When one file contains whitespace^[76] that is not in the other, this comparison method shows extra cells in the output. Words are separated by whitespace but because there is only extra whitespace the cells are empty. Thus, when one file contains more whitespace than the other those rows will contain more columns. Normally the data in the extra cells would be color coded to inform as to whence they came, but because the cells are empty there is nothing to color code. The operator must compare the files by hand to determine which file contains the extra whitespace.
By Word: Useful where the data consists of words and there are relatively few changes or where paragraphs have been refilled and words have moved from line to line. Compares the file contents on a word-by-word basis displaying the entire content of both files as plain text.
By Line: Useful when there is a large amount of textual data. Compares the file contents on a line-by-line basis and displays only a small amount of context surrounding those portions of the text which differ between the files.
By File: Useful when comparing non-text files. Reports the location (by line and byte offset from the beginning of the files) of the first difference found.

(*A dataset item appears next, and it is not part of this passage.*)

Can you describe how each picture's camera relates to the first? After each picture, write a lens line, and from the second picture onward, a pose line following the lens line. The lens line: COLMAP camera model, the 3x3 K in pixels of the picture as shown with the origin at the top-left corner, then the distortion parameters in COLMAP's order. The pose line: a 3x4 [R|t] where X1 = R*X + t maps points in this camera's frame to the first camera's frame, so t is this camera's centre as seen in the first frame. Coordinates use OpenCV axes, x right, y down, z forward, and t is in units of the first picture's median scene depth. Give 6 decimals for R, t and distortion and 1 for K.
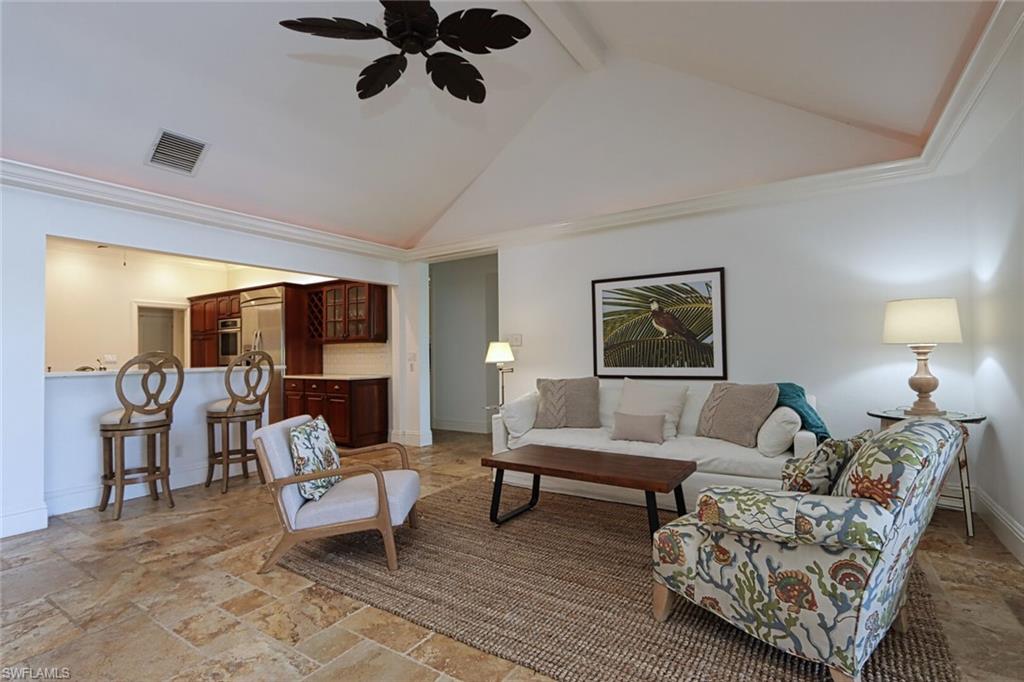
lens RADIAL K [[471.4, 0, 512.0], [0, 471.4, 341.0], [0, 0, 1]] dist [-0.002155, -0.000582]
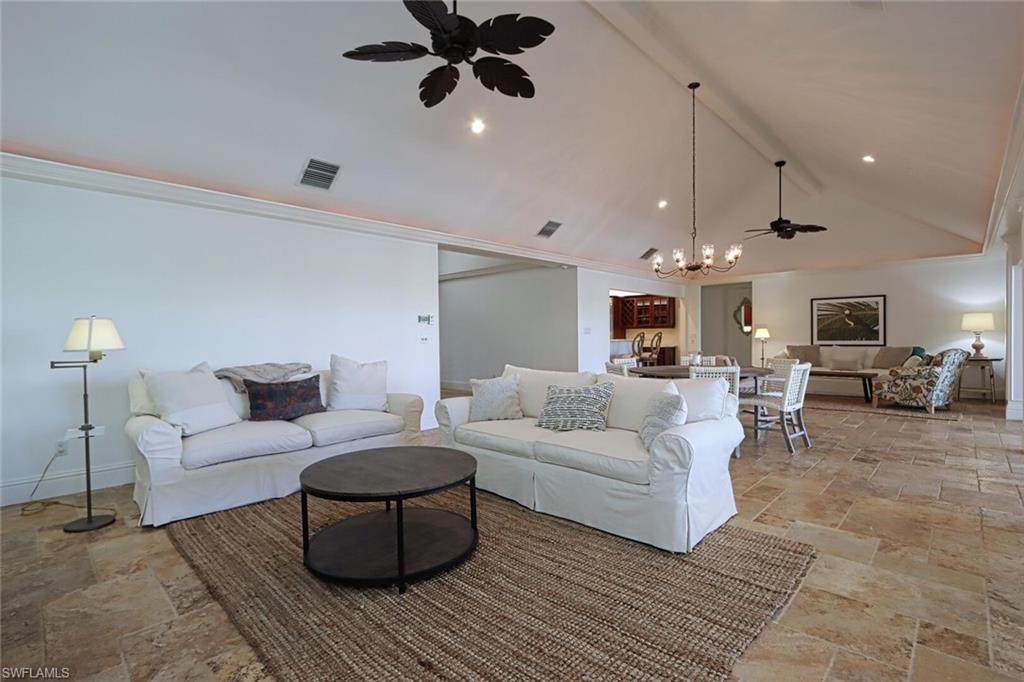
lens RADIAL K [[471.4, 0, 512.0], [0, 471.4, 341.0], [0, 0, 1]] dist [-0.002155, -0.000582]
pose [[0.982901, 0.006839, -0.184006, -0.846462], [0.000038, 0.999302, 0.037346, -0.023878], [0.184133, -0.036715, 0.982215, -1.464261]]
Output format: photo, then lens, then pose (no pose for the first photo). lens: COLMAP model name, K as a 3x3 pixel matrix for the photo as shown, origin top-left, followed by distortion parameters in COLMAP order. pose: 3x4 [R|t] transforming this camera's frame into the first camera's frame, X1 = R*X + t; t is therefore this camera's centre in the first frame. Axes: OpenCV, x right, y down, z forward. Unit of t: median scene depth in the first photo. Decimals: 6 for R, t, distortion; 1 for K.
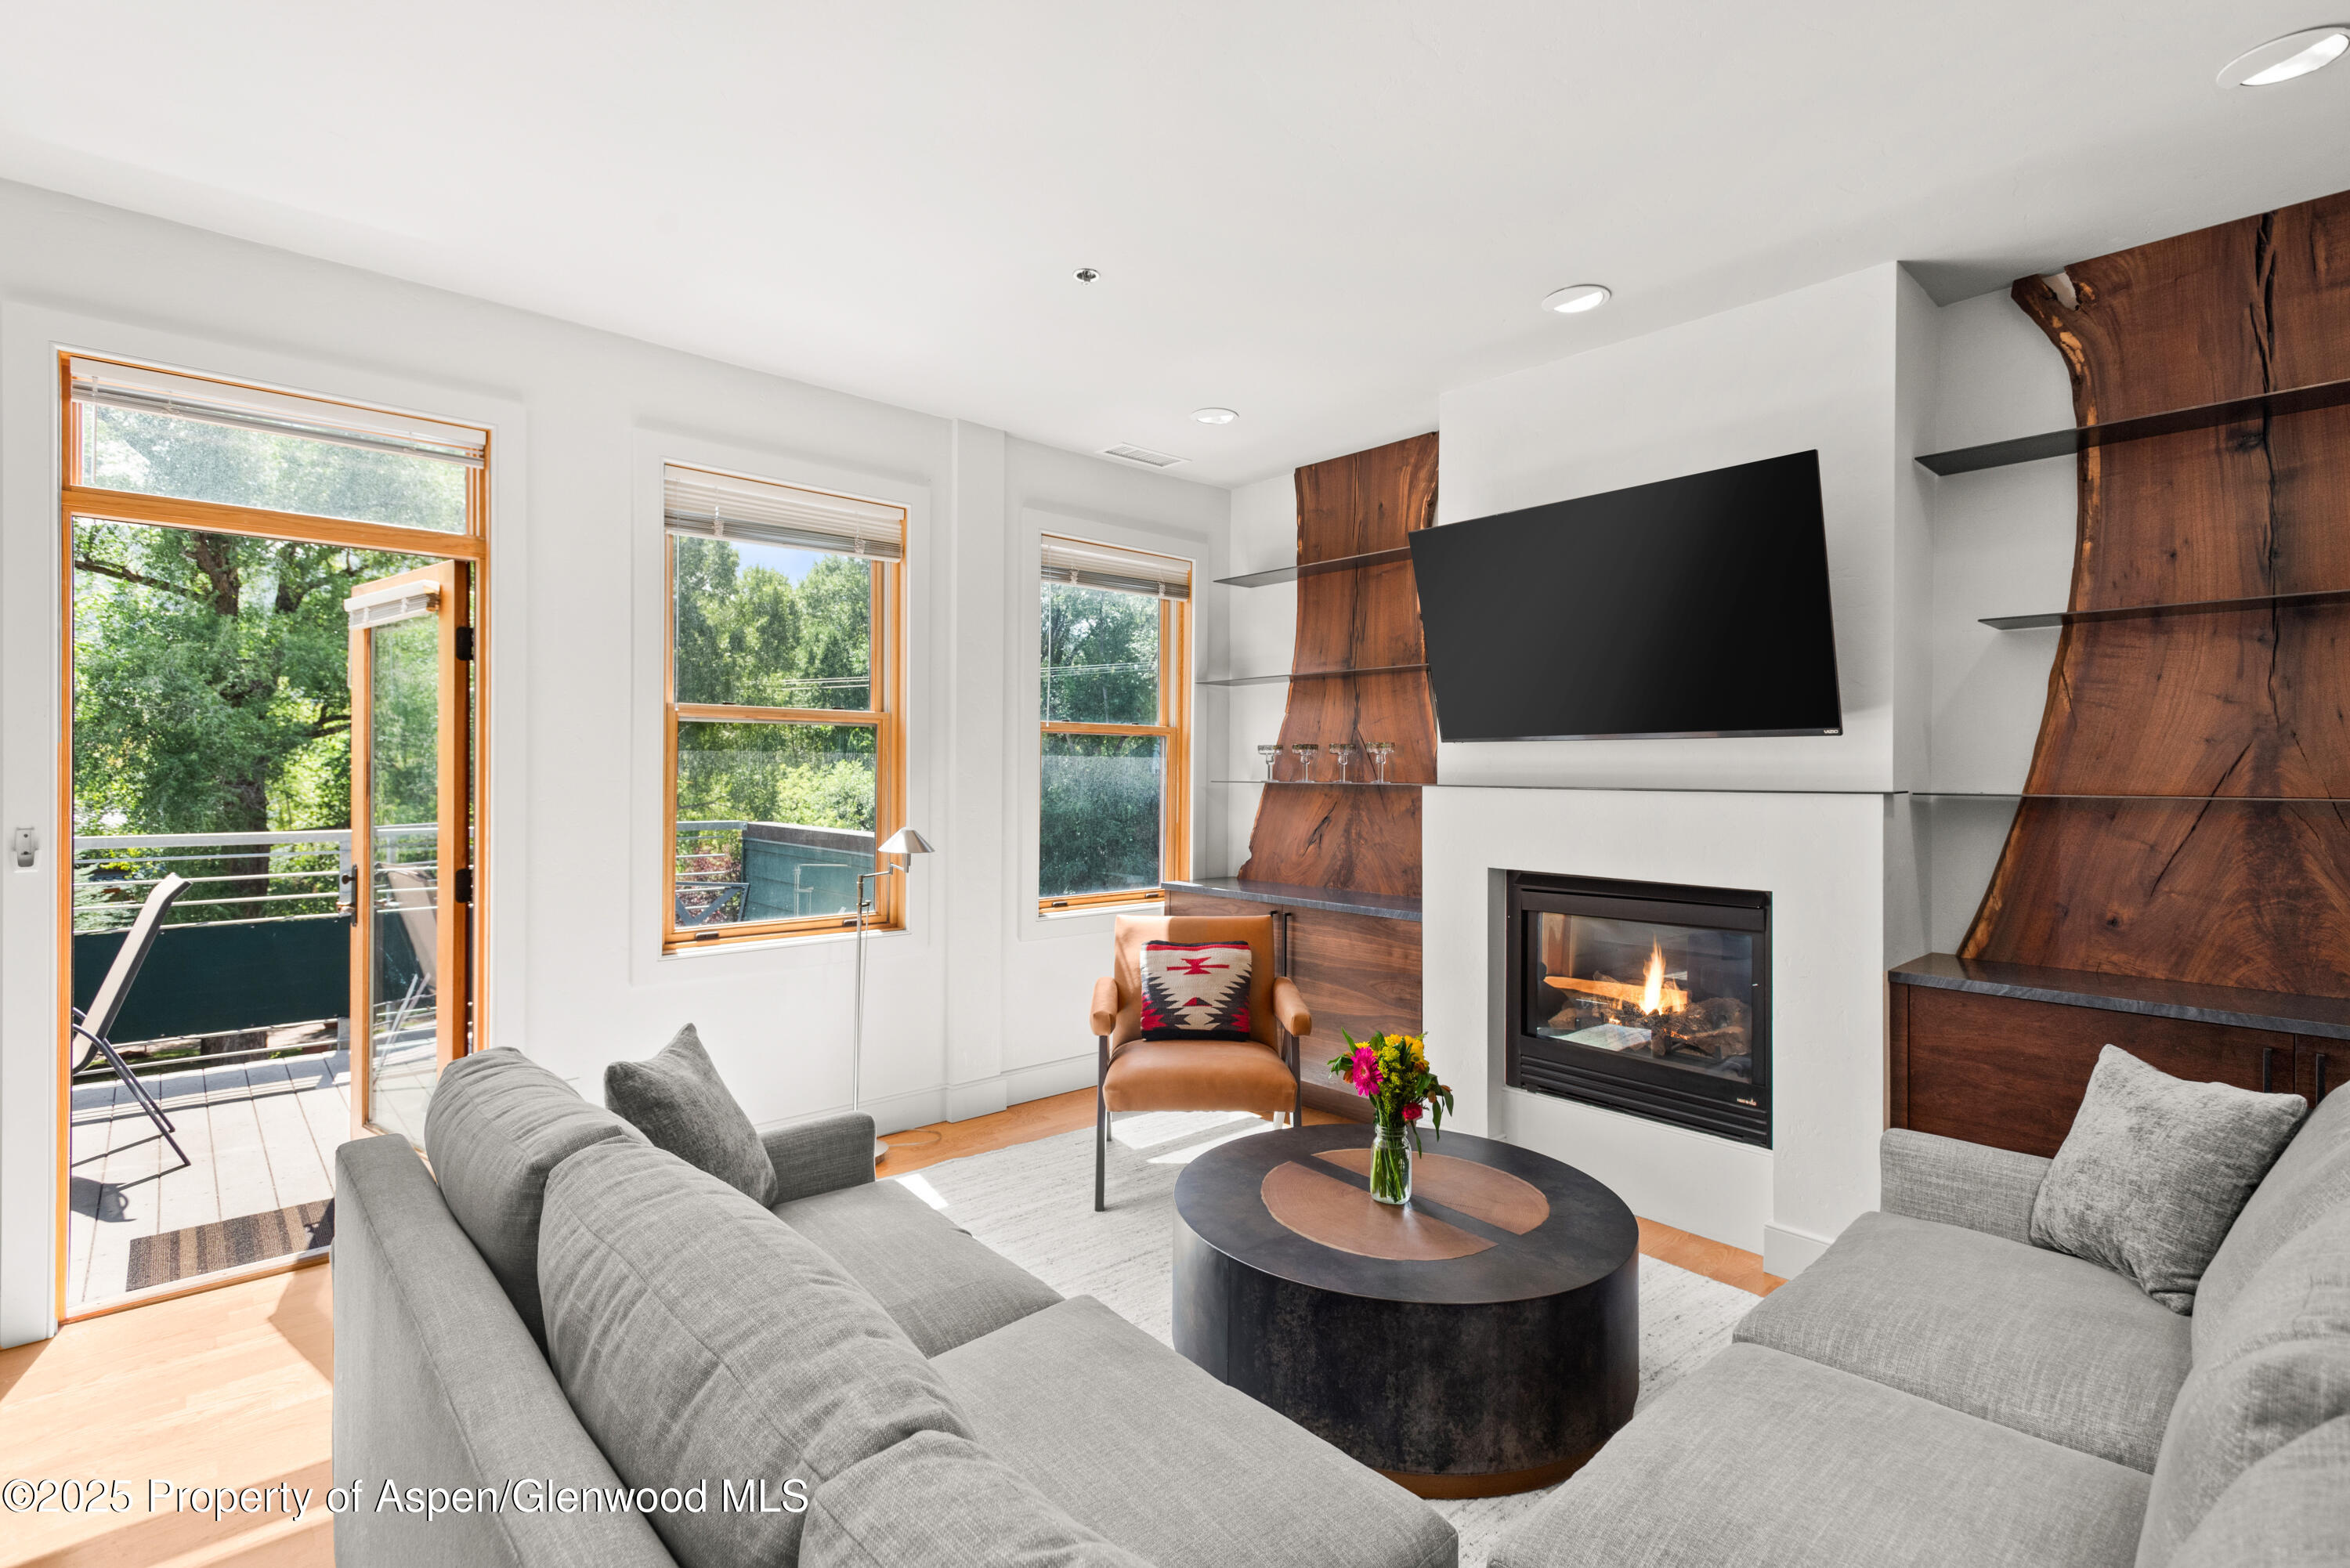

^[68]Uploading into a single row of a view can update multiple tables, and programs designed to handle specialized input data formats may update arbitrary portions of the database as needed.

^[69]Once an error occurs no changes will be committed to the database.

^[70]Many other upload facilities will abort on the first error.

Upload also provides an assured way to upload into views. At the time of this writing most PostgreSQL front ends are unable to import data into views, although this is in the process of being addressed.

^[71]This may or may not result in a NULL value in the database, depending on how the program is invoked.

^[72]This is due to the need to call the aforementioned functions. Uploading a single follow's group composition in multiple uploads would result in incorrect group composition inference.

^[73]For legibility and for consistency in style with the manner in which other column names are written in this document.

^[74]The database then, in turn, creates a GROUPMEMBERS row.

^[75]Currently 1 hour.

^[76]Spaces, tabs, and whatever other characters that can't been seen.